# Is catback worth it



## blk00ss (Jul 14, 2012)

should be getting my 2005 GTO in another week or so. Would like more sound out of it. I'd love more performance as well, but is a catback worth the money from a power perspective? I ask because I'm now leaning towards just an axle back system. If no performance gains from catback I'll probably go with the 2nd consideration. And yes, I know HP #'s aren't much to begin with from a catback, but I'm curious of real world #'s versus just going the axle back route.


----------



## svede1212 (Nov 1, 2005)

Next to nothing on a stockish car. The stock system isn't "restrictive". The chant which should be in bold words at the top of the page are "spend about the same amount on LTs and you'll gain power (20-30 RWHP after tune) and gain sound". The only real gain on a catback would be from the X pipe but you can add that to your stock pipes if you want that.


----------



## danfigg (Sep 27, 2009)

*re*

all you would gain from an axle back is weight saving. The stock mufflers are a through style muffler but weigh a ton. I would be willing to bet if a long tube, cat back exhaust and the stock mufflers are dyno'ed, im sure the numbers would not be much different from any number of brand muffler that are available for the GTO. ------danfigg


----------



## jpalamar (Jul 22, 2008)

You could have an exhaust shop weld in different mufflers to change the sound and make it a tad louder.

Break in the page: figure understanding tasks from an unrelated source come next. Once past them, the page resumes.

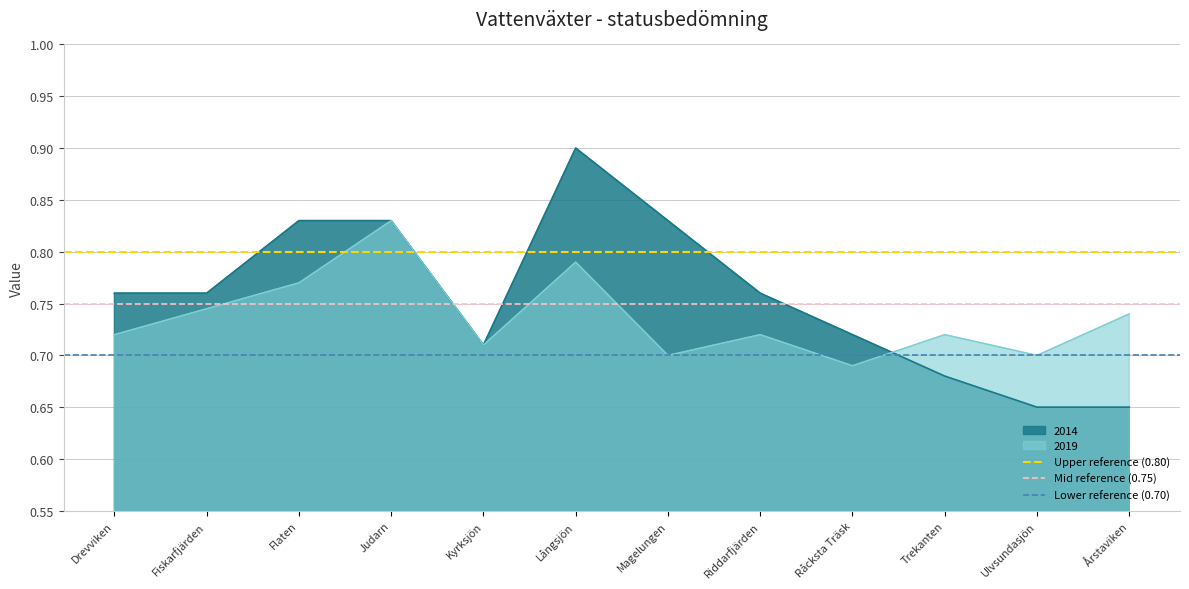

What is the label of the 2nd point from the left?

Fiskarfjärden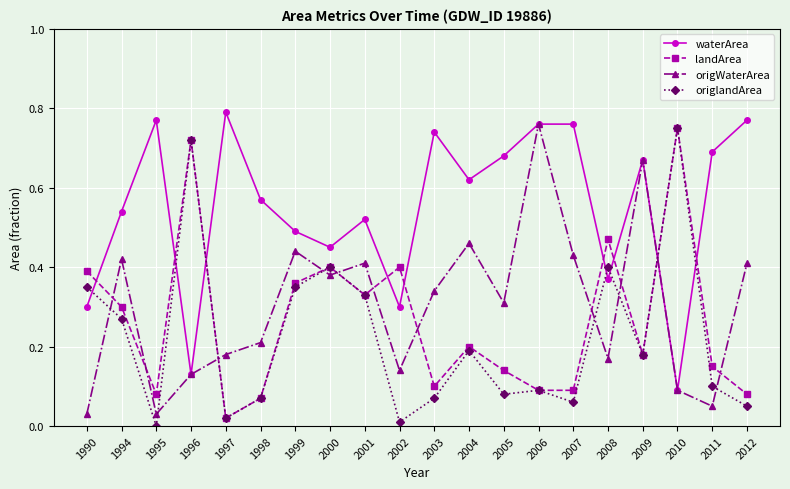

In origlandArea, how many points are higher than both neighbors (excluding endpoints)?

6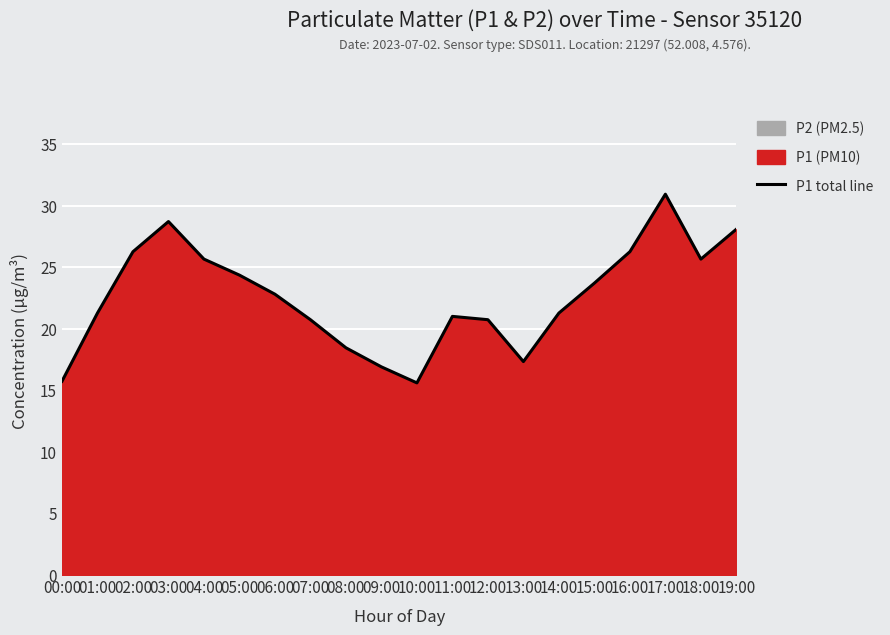

What is the smallest value displayed?

15.6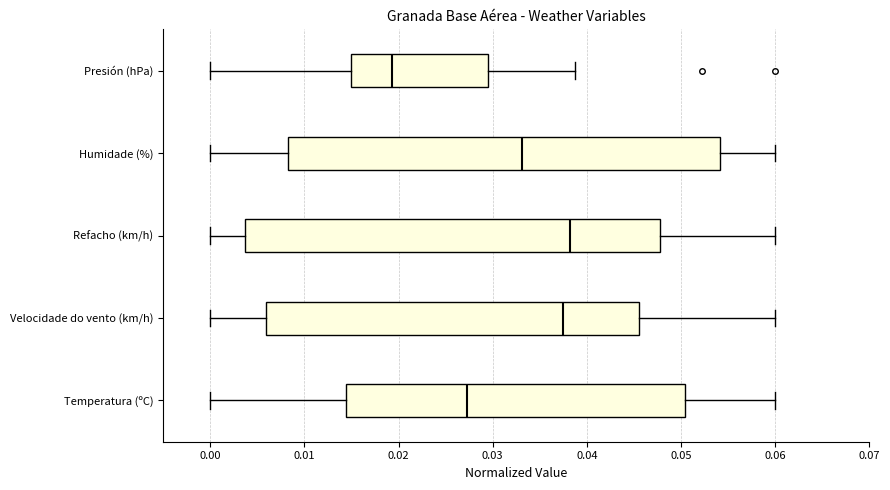

Where does the right whisker of the box for Refacho (km/h) end on the x-axis? The values are not printed on the chart, so give them approximately, as read against the axis.

0.060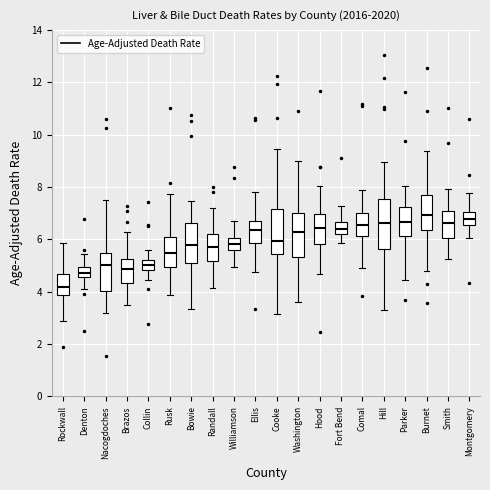

Reading left to right, read every box against the y-axis: the position of its median line, the range the box covers, and the ends of its whiskers. The values are not printed on the chart, so give them approximately, as read against the axis.

Rockwall: median 4.2, box 3.8 to 4.6, whiskers 2.8 to 5.8
Denton: median 4.8, box 4.6 to 5.0, whiskers 4.2 to 5.4
Nacogdoches: median 5.0, box 4.0 to 5.4, whiskers 3.2 to 7.6
Brazos: median 4.8, box 4.4 to 5.2, whiskers 3.6 to 6.2
Collin: median 5.0, box 4.8 to 5.2, whiskers 4.4 to 5.6
Rusk: median 5.4, box 5.0 to 6.0, whiskers 3.8 to 7.8
Bowie: median 5.8, box 5.0 to 6.6, whiskers 3.4 to 7.4
Randall: median 5.8, box 5.2 to 6.2, whiskers 4.2 to 7.2
Williamson: median 5.8, box 5.6 to 6.0, whiskers 5.0 to 6.6
Ellis: median 6.4, box 5.8 to 6.8, whiskers 4.8 to 7.8
Cooke: median 6.0, box 5.4 to 7.2, whiskers 3.2 to 9.4
Washington: median 6.2, box 5.4 to 7.0, whiskers 3.6 to 9.0
Hood: median 6.4, box 5.8 to 7.0, whiskers 4.6 to 8.0
Fort Bend: median 6.4, box 6.2 to 6.6, whiskers 5.8 to 7.2
Comal: median 6.6, box 6.2 to 7.0, whiskers 5.0 to 7.8
Hill: median 6.6, box 5.6 to 7.6, whiskers 3.4 to 9.0
Parker: median 6.6, box 6.2 to 7.2, whiskers 4.4 to 8.0
Burnet: median 7.0, box 6.4 to 7.6, whiskers 4.8 to 9.4
Smith: median 6.6, box 6.0 to 7.0, whiskers 5.2 to 8.0
Montgomery: median 6.8, box 6.6 to 7.0, whiskers 6.0 to 7.8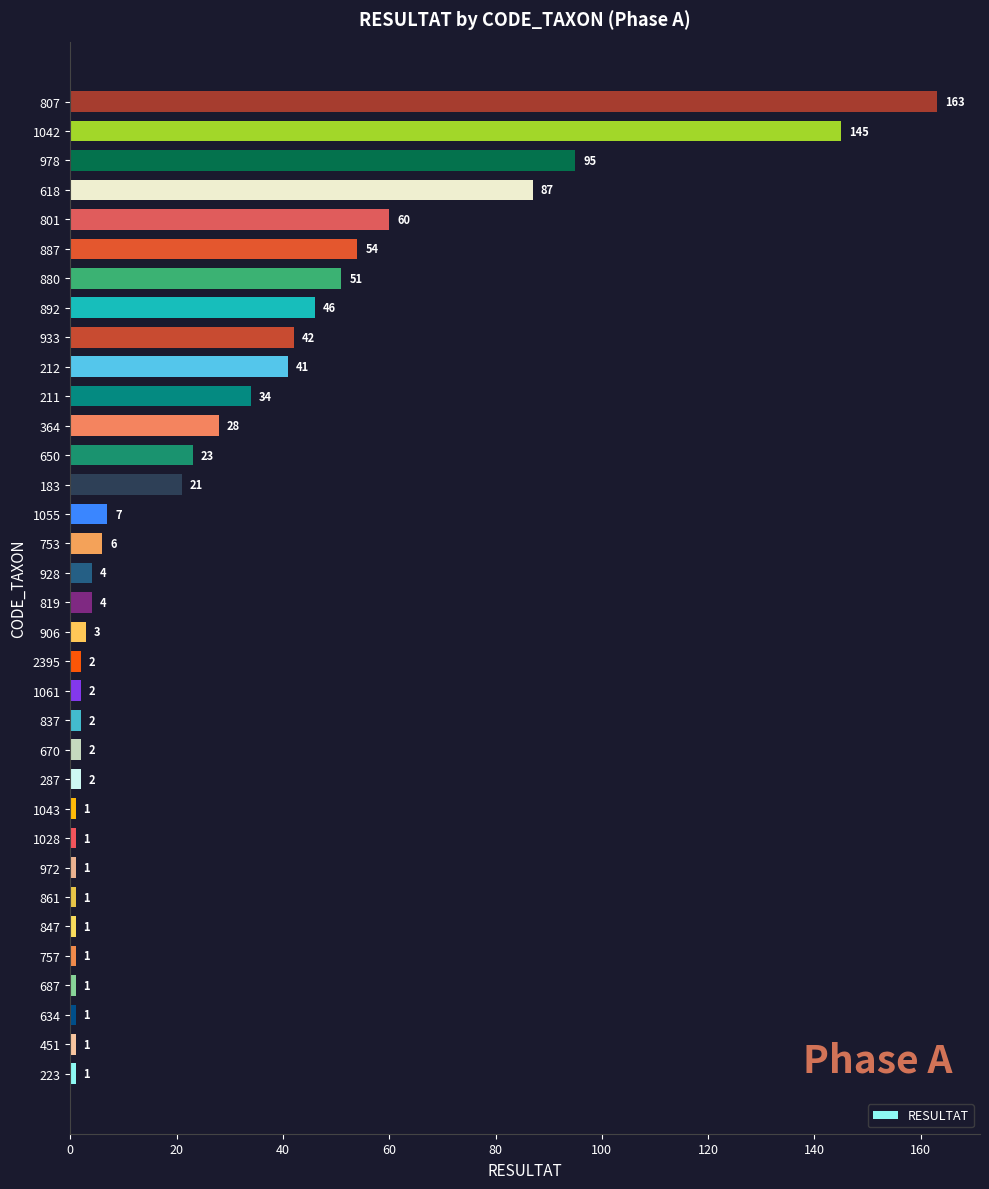

The chart shows a value of 93 at 887. True or false?

False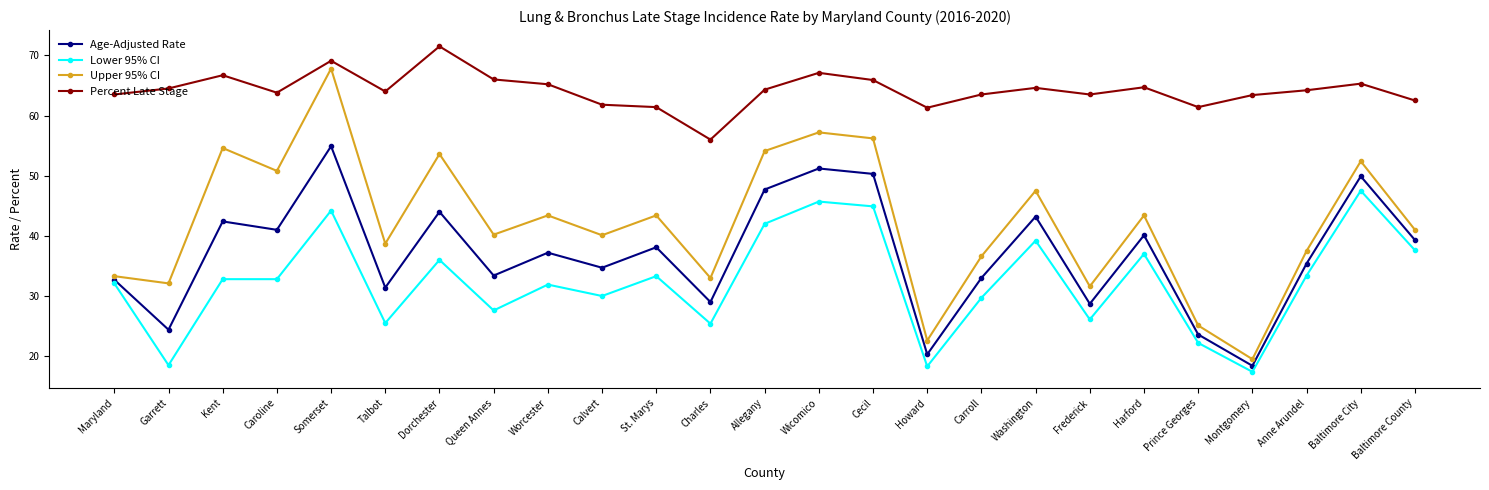

Is it true that Percent Late Stage equals 62.5 at Baltimore County?

True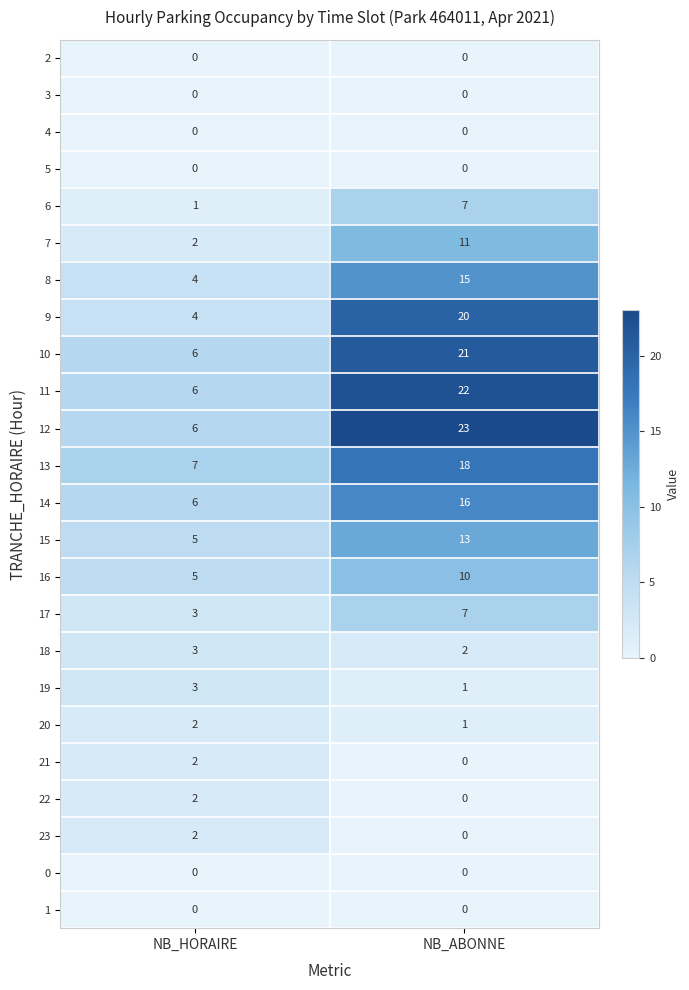

At which category does the chart reach its peak across all series?

NB_ABONNE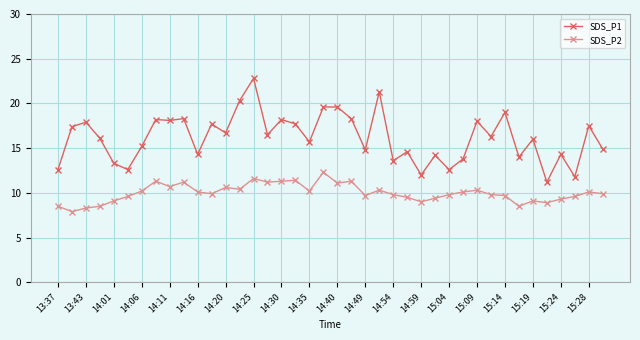

What is the sum of all SDS_P2 values?

399.5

If you want power, long tubes are the way to go.


----------



## blk00ss (Jul 14, 2012)

Thanks guys. Yeah, I'm aware of the gains when doing LT's. What I should have asked was how restrictive is the stock exhaust setup and is catback necessary to achieve a good sound and maybe a bit of performance. I'll be honest, this car may get driven once a week. I've done LT's 3 different times on F Bodies. It sucked, and it sounds like doing them on a GTO is even worse, and not sure I'm up for tackling that upgrade unless of course I can find a good shop locally that can do it, but they all seem to have gone away. We'll see


----------



## blk00ss (Jul 14, 2012)

Doing just mufflers is a possibility I am considering. Again, based on what I have heard, the flow master hush power seems to have a nice sound. It appears those mufflers are a straight through type design which would obviously flow better I'm guessing than a 40 series with internal baffles. Anyone have any experience with this setup or know anyone who has? Do they sound good in person? And again, I'm not a big flowmaster fan, but everything I have listened to keeps me coming back to them simply for the sound I am looking for.


----------